Work to complete
From the records below, output exactly the lines running from the line containing "M 510,1044 L 552,1055 L 534,1131 L 491,1120 Z" through the line containing "M 103,1132 L", and no others.

(Stored data)

—————

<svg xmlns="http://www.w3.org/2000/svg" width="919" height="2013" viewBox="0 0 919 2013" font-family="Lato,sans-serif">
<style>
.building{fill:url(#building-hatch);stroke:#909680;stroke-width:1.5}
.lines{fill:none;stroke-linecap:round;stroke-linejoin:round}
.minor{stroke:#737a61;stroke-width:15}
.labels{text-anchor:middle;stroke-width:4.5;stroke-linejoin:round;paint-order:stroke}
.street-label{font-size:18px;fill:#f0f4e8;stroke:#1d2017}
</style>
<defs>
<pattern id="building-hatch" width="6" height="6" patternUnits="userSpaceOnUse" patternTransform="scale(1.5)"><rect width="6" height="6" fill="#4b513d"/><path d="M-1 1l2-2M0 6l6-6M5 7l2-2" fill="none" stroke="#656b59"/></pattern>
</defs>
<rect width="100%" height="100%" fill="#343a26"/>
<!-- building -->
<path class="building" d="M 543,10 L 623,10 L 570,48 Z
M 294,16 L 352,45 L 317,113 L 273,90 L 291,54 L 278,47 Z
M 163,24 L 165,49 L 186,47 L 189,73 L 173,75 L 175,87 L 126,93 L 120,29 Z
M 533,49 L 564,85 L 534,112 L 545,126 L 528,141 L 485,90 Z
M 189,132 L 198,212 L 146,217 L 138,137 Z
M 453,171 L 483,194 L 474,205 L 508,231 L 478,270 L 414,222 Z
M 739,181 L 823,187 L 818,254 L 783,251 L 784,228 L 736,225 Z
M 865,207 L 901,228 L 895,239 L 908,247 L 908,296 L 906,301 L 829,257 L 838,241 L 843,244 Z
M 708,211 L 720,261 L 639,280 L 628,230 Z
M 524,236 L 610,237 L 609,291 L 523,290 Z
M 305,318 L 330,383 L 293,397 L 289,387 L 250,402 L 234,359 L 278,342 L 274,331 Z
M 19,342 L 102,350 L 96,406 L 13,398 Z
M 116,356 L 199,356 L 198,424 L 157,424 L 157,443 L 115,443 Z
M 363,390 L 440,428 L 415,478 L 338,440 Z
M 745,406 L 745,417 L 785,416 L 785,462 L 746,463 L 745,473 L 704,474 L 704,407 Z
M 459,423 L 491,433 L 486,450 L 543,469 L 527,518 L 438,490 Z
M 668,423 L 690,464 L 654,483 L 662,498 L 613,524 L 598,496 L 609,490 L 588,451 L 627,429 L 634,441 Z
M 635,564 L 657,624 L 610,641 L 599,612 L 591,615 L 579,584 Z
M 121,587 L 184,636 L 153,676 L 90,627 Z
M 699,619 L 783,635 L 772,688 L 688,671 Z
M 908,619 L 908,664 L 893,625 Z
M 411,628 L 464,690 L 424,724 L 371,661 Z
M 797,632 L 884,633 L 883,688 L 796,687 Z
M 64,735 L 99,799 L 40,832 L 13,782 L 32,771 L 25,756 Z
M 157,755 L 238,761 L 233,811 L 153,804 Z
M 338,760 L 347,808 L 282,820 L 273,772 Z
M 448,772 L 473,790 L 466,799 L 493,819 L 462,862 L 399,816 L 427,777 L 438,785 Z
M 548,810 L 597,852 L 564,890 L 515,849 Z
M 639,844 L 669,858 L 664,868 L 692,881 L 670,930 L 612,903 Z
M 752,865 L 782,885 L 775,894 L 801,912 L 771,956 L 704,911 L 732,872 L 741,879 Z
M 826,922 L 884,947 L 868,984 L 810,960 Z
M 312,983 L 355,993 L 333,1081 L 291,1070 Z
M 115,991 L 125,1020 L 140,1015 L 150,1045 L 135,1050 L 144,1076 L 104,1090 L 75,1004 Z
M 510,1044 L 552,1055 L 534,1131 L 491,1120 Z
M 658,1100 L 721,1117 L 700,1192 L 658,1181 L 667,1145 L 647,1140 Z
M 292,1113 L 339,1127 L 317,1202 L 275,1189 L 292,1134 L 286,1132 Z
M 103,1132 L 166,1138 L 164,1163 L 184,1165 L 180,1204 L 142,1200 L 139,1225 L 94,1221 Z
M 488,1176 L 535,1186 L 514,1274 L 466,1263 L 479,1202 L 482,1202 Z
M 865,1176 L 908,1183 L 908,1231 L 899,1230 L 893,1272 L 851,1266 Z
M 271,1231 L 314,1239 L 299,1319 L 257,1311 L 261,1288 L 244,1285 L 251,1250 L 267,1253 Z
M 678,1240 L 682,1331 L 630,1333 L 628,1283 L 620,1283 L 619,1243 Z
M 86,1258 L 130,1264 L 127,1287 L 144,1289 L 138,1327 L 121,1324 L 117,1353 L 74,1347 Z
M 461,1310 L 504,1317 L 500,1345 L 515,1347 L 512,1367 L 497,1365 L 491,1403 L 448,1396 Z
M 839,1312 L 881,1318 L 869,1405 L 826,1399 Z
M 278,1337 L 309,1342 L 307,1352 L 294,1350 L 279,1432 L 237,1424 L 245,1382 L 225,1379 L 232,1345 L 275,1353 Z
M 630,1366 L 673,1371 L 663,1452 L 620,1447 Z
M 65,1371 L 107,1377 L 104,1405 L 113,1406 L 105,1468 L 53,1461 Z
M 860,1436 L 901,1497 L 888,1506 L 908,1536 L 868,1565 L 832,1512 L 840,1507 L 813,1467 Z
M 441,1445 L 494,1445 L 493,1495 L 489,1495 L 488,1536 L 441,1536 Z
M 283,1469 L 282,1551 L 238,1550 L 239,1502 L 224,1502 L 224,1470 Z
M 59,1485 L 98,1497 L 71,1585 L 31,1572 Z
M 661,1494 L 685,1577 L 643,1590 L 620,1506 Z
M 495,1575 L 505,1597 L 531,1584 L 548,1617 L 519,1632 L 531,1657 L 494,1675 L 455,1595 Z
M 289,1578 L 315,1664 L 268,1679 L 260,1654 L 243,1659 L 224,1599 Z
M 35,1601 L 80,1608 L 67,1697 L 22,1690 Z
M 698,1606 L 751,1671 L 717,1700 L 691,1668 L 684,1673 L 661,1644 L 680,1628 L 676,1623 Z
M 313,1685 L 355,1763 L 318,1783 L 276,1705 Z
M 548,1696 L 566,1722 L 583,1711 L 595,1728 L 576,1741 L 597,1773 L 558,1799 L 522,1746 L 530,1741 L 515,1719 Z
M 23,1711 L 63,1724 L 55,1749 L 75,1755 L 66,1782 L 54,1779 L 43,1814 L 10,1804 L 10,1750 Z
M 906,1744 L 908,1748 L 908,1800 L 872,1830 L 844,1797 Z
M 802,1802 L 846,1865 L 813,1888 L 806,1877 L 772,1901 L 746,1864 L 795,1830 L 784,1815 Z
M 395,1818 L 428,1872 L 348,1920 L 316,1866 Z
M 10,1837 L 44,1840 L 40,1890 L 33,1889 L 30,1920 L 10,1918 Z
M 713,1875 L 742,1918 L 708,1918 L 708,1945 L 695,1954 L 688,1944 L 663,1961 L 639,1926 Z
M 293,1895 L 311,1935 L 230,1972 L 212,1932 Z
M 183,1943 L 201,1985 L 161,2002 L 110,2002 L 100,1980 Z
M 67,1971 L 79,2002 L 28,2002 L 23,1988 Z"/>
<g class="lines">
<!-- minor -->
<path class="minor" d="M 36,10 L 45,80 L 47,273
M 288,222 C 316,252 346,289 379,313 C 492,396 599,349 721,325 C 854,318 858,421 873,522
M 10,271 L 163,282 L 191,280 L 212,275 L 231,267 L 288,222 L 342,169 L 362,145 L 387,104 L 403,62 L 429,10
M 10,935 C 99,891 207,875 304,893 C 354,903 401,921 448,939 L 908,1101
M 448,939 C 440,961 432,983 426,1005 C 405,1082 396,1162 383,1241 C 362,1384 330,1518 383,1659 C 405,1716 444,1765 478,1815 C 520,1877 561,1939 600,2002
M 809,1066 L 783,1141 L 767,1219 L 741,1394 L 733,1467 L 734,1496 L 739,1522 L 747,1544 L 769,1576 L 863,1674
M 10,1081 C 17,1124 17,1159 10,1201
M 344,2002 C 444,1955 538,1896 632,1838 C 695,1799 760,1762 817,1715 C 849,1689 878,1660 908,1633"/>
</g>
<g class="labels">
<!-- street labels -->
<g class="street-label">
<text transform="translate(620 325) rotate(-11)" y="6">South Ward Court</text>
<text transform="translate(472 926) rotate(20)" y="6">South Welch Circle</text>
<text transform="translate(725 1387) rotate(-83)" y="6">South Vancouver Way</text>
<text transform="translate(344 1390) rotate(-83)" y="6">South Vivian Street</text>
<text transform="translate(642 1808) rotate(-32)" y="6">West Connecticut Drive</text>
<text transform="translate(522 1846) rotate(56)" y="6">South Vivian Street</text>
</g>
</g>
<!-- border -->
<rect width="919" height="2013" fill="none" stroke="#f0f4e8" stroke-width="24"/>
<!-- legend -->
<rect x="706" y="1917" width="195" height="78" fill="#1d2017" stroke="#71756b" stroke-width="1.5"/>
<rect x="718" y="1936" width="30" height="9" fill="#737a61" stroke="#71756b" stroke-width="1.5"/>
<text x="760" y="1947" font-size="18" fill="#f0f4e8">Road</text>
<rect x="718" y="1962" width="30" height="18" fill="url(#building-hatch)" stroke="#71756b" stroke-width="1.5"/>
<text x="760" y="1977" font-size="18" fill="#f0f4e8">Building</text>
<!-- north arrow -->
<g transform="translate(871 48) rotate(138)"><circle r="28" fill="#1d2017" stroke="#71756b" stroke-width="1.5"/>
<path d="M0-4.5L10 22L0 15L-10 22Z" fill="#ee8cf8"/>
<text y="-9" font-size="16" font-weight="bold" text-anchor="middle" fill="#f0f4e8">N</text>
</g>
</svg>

—————

Your solution
M 510,1044 L 552,1055 L 534,1131 L 491,1120 Z
M 658,1100 L 721,1117 L 700,1192 L 658,1181 L 667,1145 L 647,1140 Z
M 292,1113 L 339,1127 L 317,1202 L 275,1189 L 292,1134 L 286,1132 Z
M 103,1132 L 166,1138 L 164,1163 L 184,1165 L 180,1204 L 142,1200 L 139,1225 L 94,1221 Z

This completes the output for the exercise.